Beuys, J. (1982) 7000 Oaks. Perhaps in a similar conceptual space to the work Beckmann is doing in Cortijada Los Gázquez, Beuys' 1982 piece is notable in it literally has an impact on the environment - there are oaks living today which his work is directly responsible for (although it is impossible to say whether they would have been planted otherwise). Interestingly Beuys notes there is both a direct ecological impact of planting the trees, but also a normative element: "planting these Oaks is necessary not only in biospheric terms, that is to say, in the context of matter and ecology, but in that it will raise ecological consciousness; raise it increasingly, in the course of years to come, because we shall never stop planting’.
NASA (1968) Earthrise.
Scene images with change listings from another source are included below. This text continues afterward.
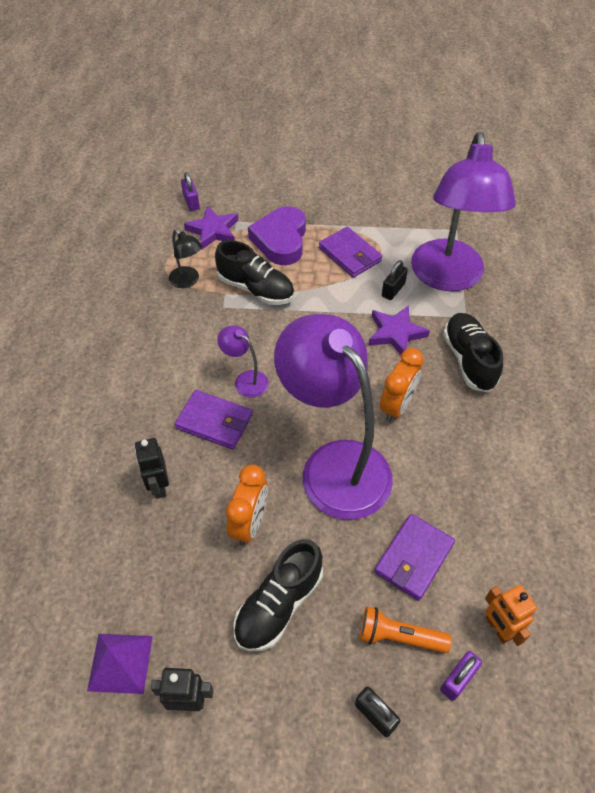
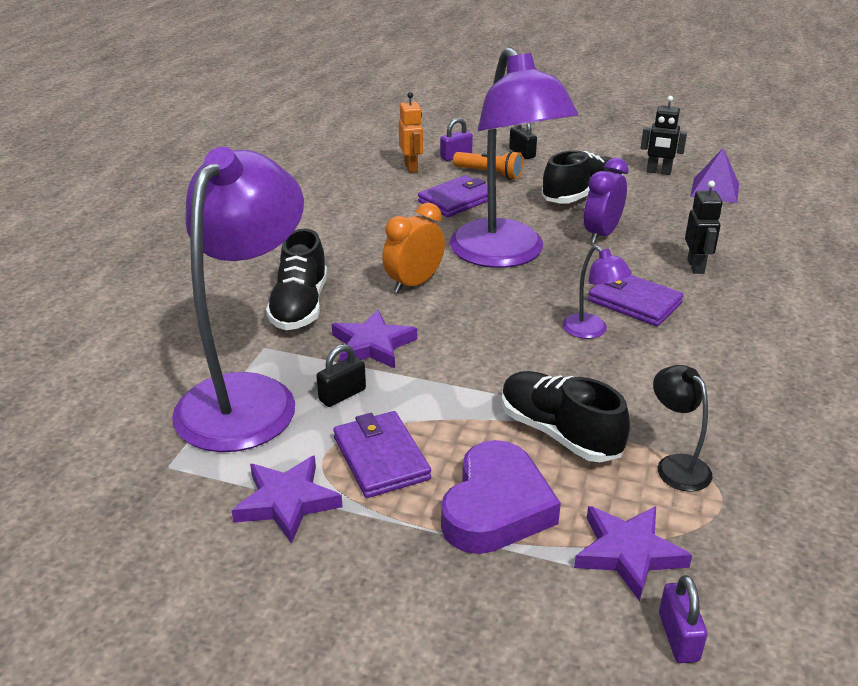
camera: 165 degrees left, 20 degrees down
(249, 523) = (601, 234): orange clock -> purple clock
(384, 223) = (287, 502): none -> purple star

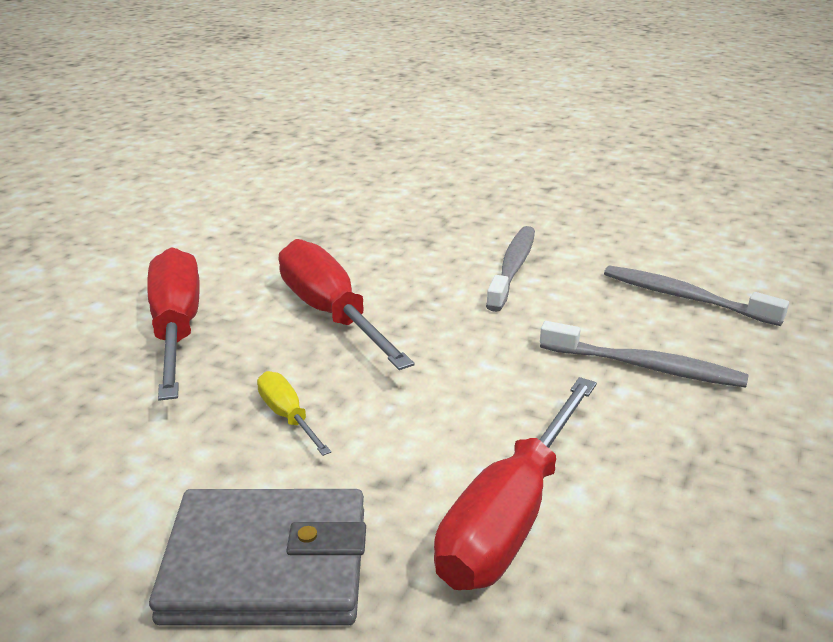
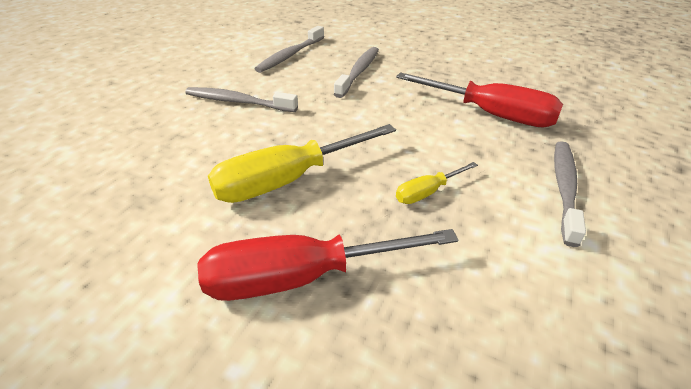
camera: 90 degrees left, 10 degrees up
(266, 565) = (564, 189): grey wallet -> grey toothbrush
(330, 313) = (286, 180): red screwdriver -> yellow screwdriver

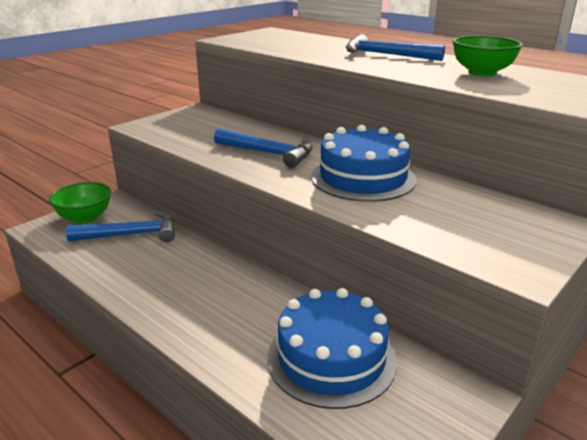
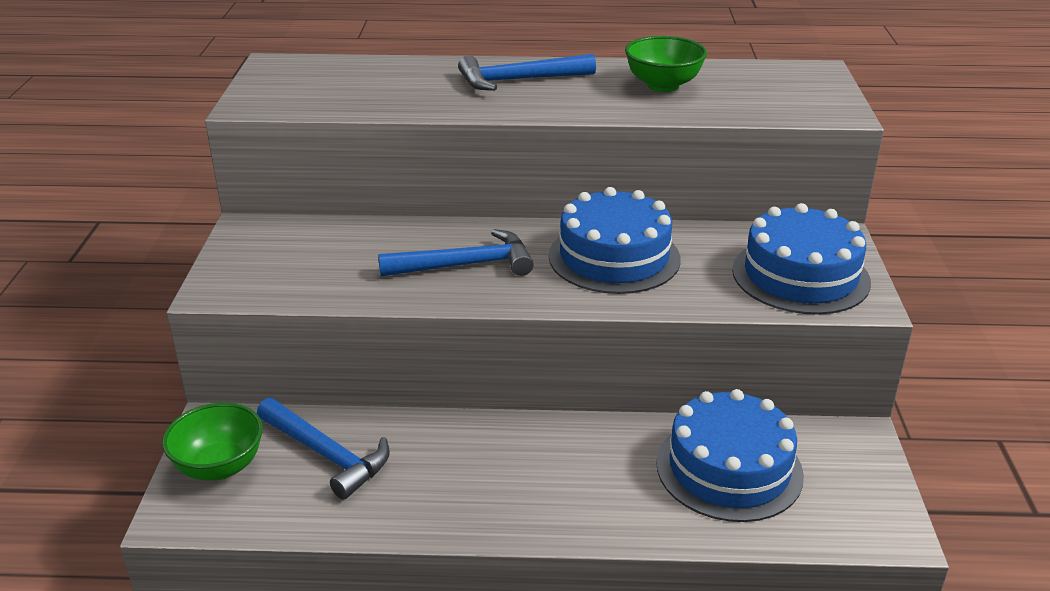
camera: 40 degrees left, 5 degrees up
(132, 234) = (327, 455): blue hammer -> blue hammer turned 90 degrees clockwise
(489, 234) = (800, 276): none -> blue cake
A photograph taken by astronaut William Anders, as Apollo 8 emerged from behind the dark side of the moon. Some have credited this photo with the start of the environmental movement, as the public for the first time could see the lonely and fragile earth surrounded by the infinite darkness of space. The Independent presents a helpful timeline which contextualises this. The newspaper argues that the very first stirs of the environment movement can be found in Rachel Carson's 1962 book Silent Spring. Earthrise did feed into the burgeoning concept of Spaceship Earth, a term coined by British economist Barbara Ward-Jackson in 1965 to suggest Earth’s resources were limited. Greenpeace and Friends of the Earth formed in 1971, the Environmental Protection Agency in 1970 and Defra in 1972. How connected are these events with the original photograph?
- Minouche Shafik's speech on the role of expertise in society. Here's the full speech.
- A brief analysis of the TV programme Cosmos, and whether it can save public support for science.
- Chris Tyler's blog Top 20 things scientists need to know about policy-making.
- A paper by Regan, T. et al (2015) on Designing Engaging Data in Communities. Relevant as it analyses how communities engage - or don't engage - with data. Bourriaurd's Relational Aesthetics is also possibly relevant for this point.
- Richard Dawkins: "memes": how ideas generate and spread: "Memes propagate themselves in the meme pool by leaping from brain to brain via a process which, in the broad sense, can be called imitation". Good intro article via the Smithsonian mag.